Chicken Dum Biryani
About the recipe:
Chicken biryani is a tasty, spicy and mouth watering dish. In traditional dum cooking, a thick bottom hundi is used and it is sealed using roti dough. The biryani is cooked from both side by placing hot coal on the top. Its a very tiresome process. These conditions can be mimicked by using a thick bottom pressure cooker. Check the recipe below.
- Basmati rice –3 cups.
- Chicken – 1/2 kg
- Onion sliced – 1
- Curd – 1 cup
- Whole spices – 2 spoons (Cinnamon sticks,cardamom, cloves, star anise)
- Oil – As per personal preference
- Grated ginger – 1 spoon
- Grated garlic – 1 spoon
- Mint – 50 gms
- Coriander leaves – 50gms
- Chili powder – 2 spoons
- Garam masla – 1/2 spoon
- Turmeric powder – 1/2 spoon
- Salt to taste
For best results the following should be followed:
- Soak the Basmati rice for one hour before cooking.
- Marinate the chicken for at least 2 hours.

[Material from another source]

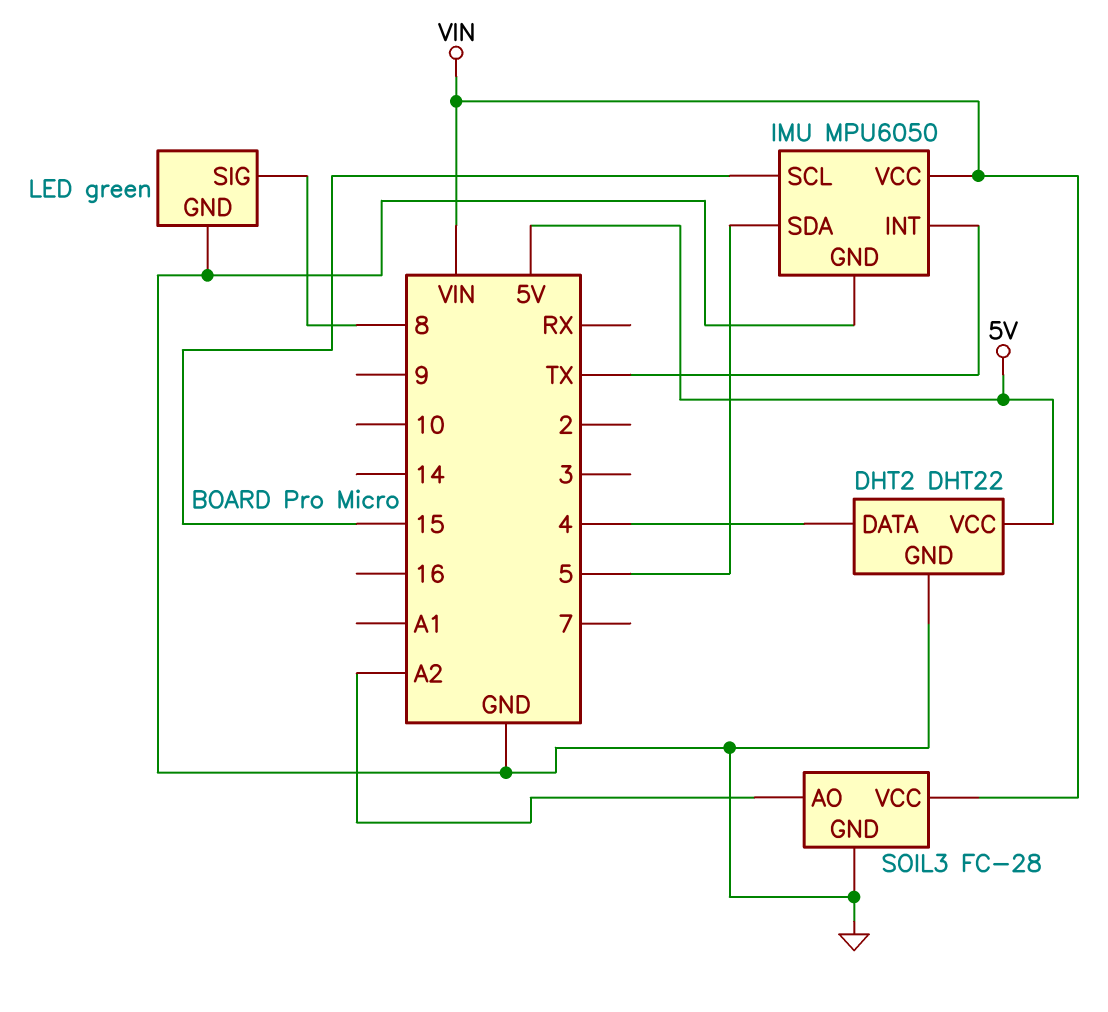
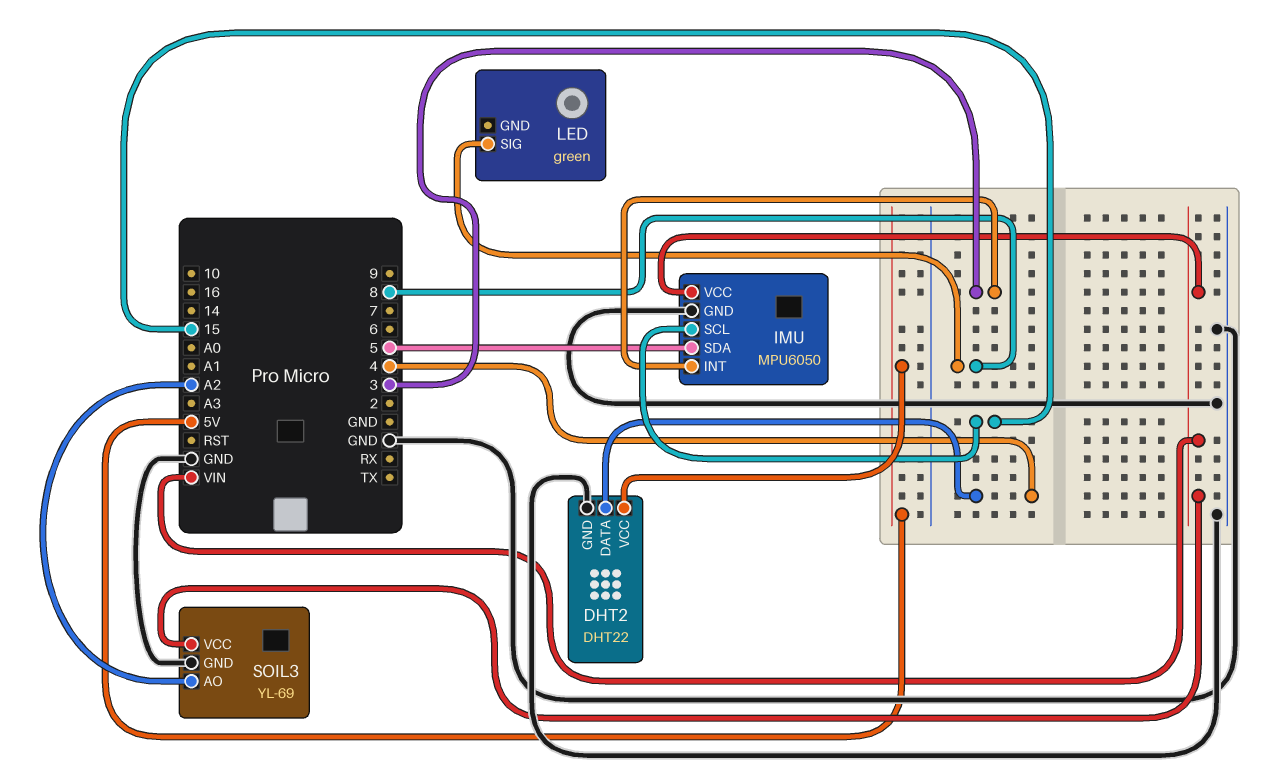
IMU pin INT: TX -> 3
LED pin GND: GND -> none
SOIL3: FC-28 -> YL-69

If the chicken is marinated overnight in the fridge(not freezer), the meat will be more tender and juicier.
- The above mentioned spices can be adjusted as per personal preference.
- Use a thick bottom Pressure cooker.
- Do not use an oversize cooker. There should not be more space after layering the biryani.
- Wash the chicken pieces thoroughly and make gashes to it.
- Add curd,coriander,mint,chilli powder, salt, turmeric powder, garam masala and rub all over the chicken and well into the gashes.
- Fry the onions until they turn brown. Add this to the marinated chicken.
- Add Oil and mix well and marinate.
- Add salt and whole spices to the soaked rice and boil until 70% done.
- Layer the marinated chicken in a pressure cooker.
- Layer the boiled rice on top of the chicken.
- Cook on high flame for 10 minutes.
- Then cook on the very low flame for 45 minutes.
- After a resting time of 10 minutes, Biryani is ready to serve.